Required work — Word for word, restate the listing; omit the pictures.

Dataset records —
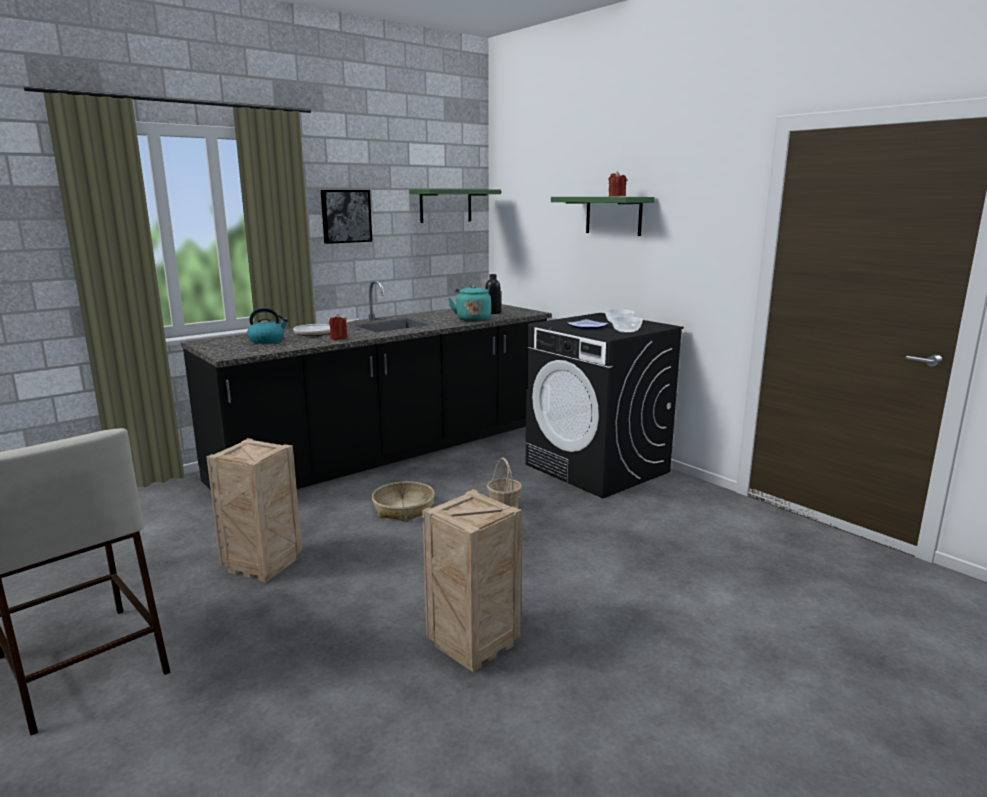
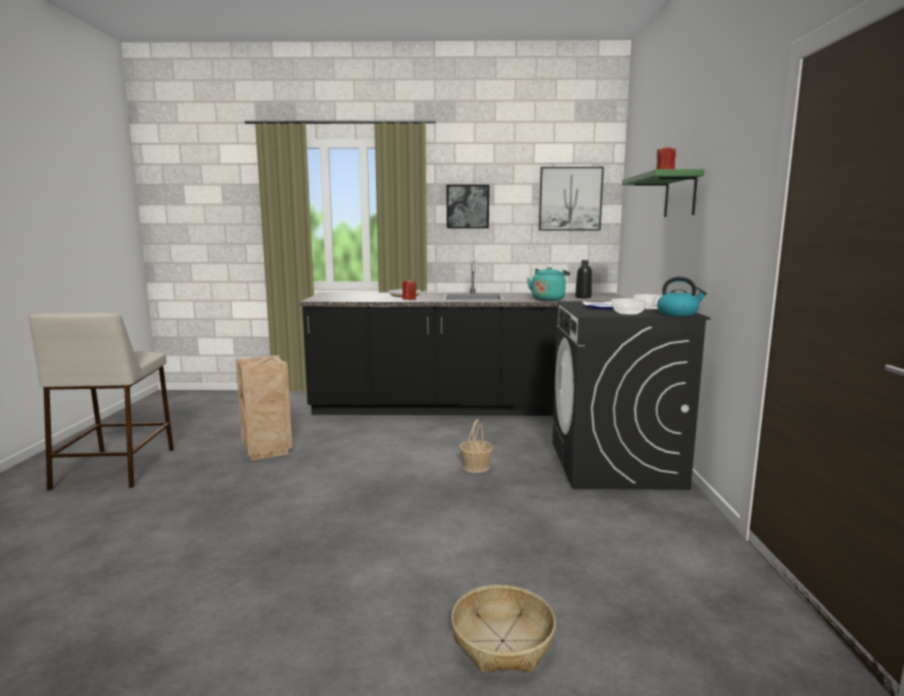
camera: 40 degrees right, 5 degrees down
kettle [247,307,288,344] -> kettle moved to [657,276,707,316]
basket [372,481,435,522] -> basket moved to [451,585,556,672]
green shelf [409,189,501,223] -> picture [539,167,604,230]
crate [422,489,522,672] -> none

Reply to the task —
camera: 40 degrees right, 5 degrees down
kettle [247,307,288,344] -> kettle moved to [657,276,707,316]
basket [372,481,435,522] -> basket moved to [451,585,556,672]
green shelf [409,189,501,223] -> picture [539,167,604,230]
crate [422,489,522,672] -> none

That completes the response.